2. Which of the following best describes the behavior of a write-through, write-allocate cache on a write miss?

The block is fetched from memory, updated in the cache, and updated in memory.
The block is updated only in memory.
The new block is fetched from memory and updated in the cache.
The block is updated only in the cache.
Dirty words in the existing block are written back to memory, the, the new block is fetched from memory, updated in the cache, and updated in memory.

3. Which of the following best describes the behavior of the OS during a TLB miss on a MIPS machine?

Nothing, the miss is handled in hardware.
The OS loads up the TLB with the correct page table entry, and context switches to another program.
The program has performed an illegal operation, so it is killed.
The OS loads up the TLB with the correct page table entry, and restarts the program.
The OS brings the right page in from disk.

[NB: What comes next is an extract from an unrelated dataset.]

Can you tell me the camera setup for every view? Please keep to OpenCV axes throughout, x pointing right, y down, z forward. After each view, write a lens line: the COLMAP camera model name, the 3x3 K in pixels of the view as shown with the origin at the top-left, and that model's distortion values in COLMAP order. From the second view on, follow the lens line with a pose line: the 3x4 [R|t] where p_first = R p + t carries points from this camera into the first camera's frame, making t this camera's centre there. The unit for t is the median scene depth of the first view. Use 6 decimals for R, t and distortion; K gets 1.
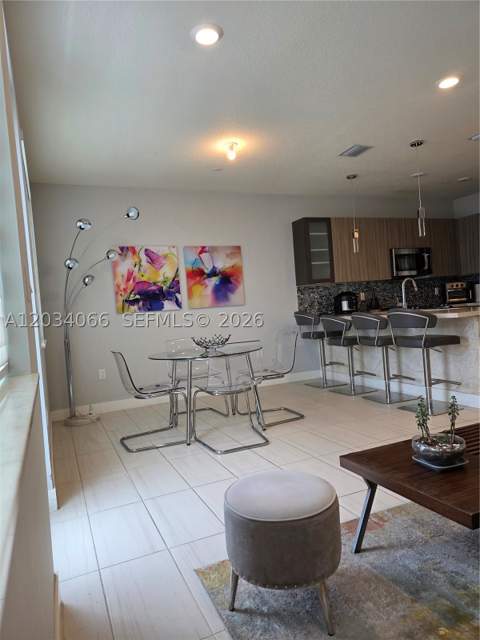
lens RADIAL K [[426.9, 0, 235.7], [0, 426.9, 325.7], [0, 0, 1]] dist [0.109243, -0.000552]
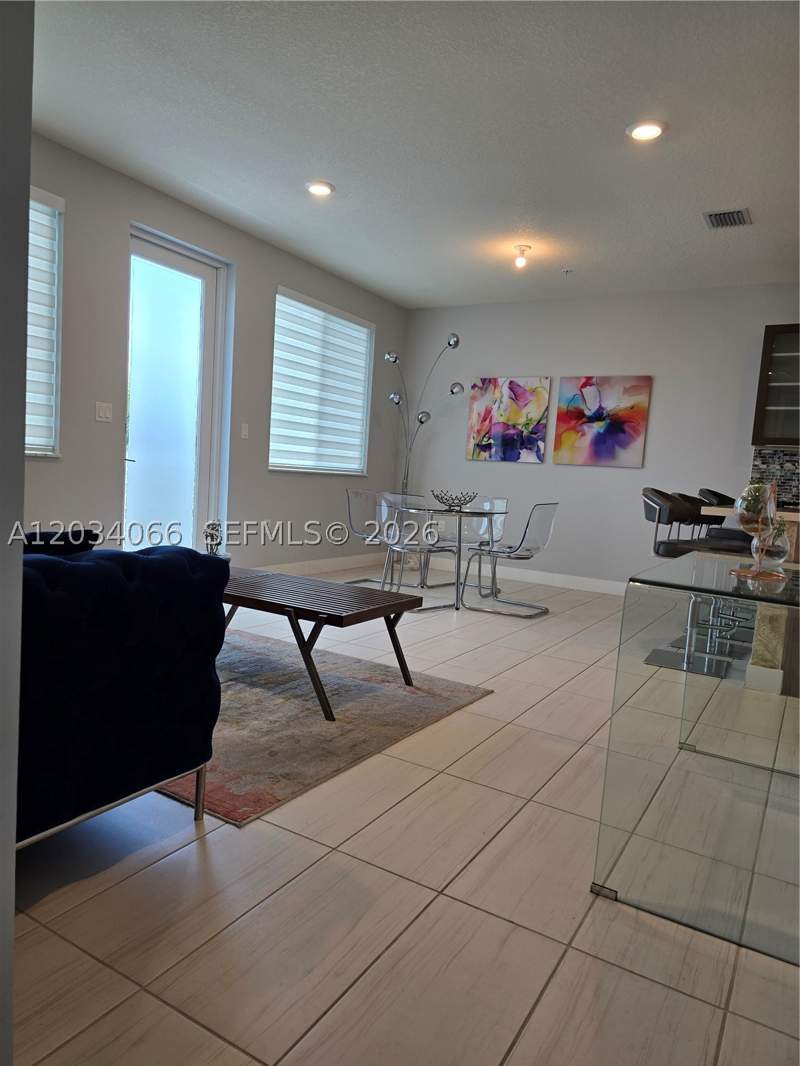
lens RADIAL K [[711.1, 0, 389.1], [0, 711.1, 525.7], [0, 0, 1]] dist [0.109243, -0.000552]
pose [[0.579374, 0.178446, -0.795288, 0.725261], [-0.138871, 0.983084, 0.119414, -0.043663], [0.803144, 0.041257, 0.594355, 0.059791]]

4. Which of the following best describes the behavior of the OS during a page fault?

Nothing, the page fault is handled in hardware.
The OS initiates a disk I/O to bring in the right page, and context switches to another program.
The OS loads up the TLB with the correct page table entry, and context switches to another program.
The OS brings in the right page from disk.
The OS initiates a disk I/O to bring in the right page, and restarts the faulting program.

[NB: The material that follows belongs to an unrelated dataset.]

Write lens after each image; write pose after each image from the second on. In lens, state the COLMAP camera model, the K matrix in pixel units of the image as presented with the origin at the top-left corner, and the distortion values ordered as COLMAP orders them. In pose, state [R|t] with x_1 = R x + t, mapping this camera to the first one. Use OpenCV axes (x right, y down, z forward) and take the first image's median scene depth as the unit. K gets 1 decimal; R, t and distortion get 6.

Question 7. Cache Organization (5 points)

Suppose we have a cache with block (line) size of 8 words (32 bytes) and that this cache has a total of 1024 (1K) lines.

1. What is the total capacity of the cache (in bytes)?

2. Show how the below 32 bit address is broken into its 3 component parts (tag, index, discard).

+----------------------+
|                      |
+----------------------+

Question 8. Virtual Memory & Paging (12 points)

Suppose we have a page-based virtual memory system with 8KB pages, and that we wish to have a 4GB virtual address space.

1. How many entries are in the page table?

2. If each page table entry is 4 bytes, how large is the page table (in bytes)?

3. Show how the below 32 bit address is broken into its 2 component parts (virtual page number and offset).

+----------------------+
|                      |
+----------------------+

4. How can the OS allow process P1 to share a region of memory with process P2 in a page-based VM system?

5. How can the OS guarantee that process P1 doesn't get to read or write memory belonging to process P3 in a page-based VM system?

Question 9. TRUE/FALSE (15 points)

TRUE / FALSE Paging systems usually use a write-through policy in order to keep the disk coherent with memory.
TRUE / FALSE TLBs are used to cache data on pages.
TRUE / FALSE Page faults are generally handled in hardware.
TRUE / FALSE Higher associativity reduces conflict misses.
TRUE / FALSE Larger lines (blocks) in a cache may increase conflict misses.
TRUE / FALSE Larger caches decrease both the overall miss rate and access time.
TRUE / FALSE An advantage of smaller disks (in diameter) is that the seek time decreases.
TRUE / FALSE By spinning disks faster we can decrease the rotational latency of a disk I/O.
TRUE / FALSE The ethernet is an example of an interconnection network that uses centralized arbitration.
TRUE / FALSE In the MIPS procedure call convention, leaf procedures (those that don't call any other procedures) often don't have to save any registers.
TRUE / FALSE The VAX implementation is complicated by the many addressing modes provided by the the ISA.
TRUE / FALSE In the BEQ instruction, a branch target may not be further than 2^15 bytes away.
TRUE / FALSE Compilers for the MIPS will typically place long-lived values into caller-saved registers ($T0-$T9) in order to minimize loads and stores to/from the stack.
TRUE / FALSE The cycle time of a pipelined machine is determined by the maximum time required to complete a single stage of the pipeline.
TRUE / FALSE This statement is false.

Question 10. (4 points)

Explain why TLBs are typically fully associative (or have a high degree of associativity) rather than direct mapped?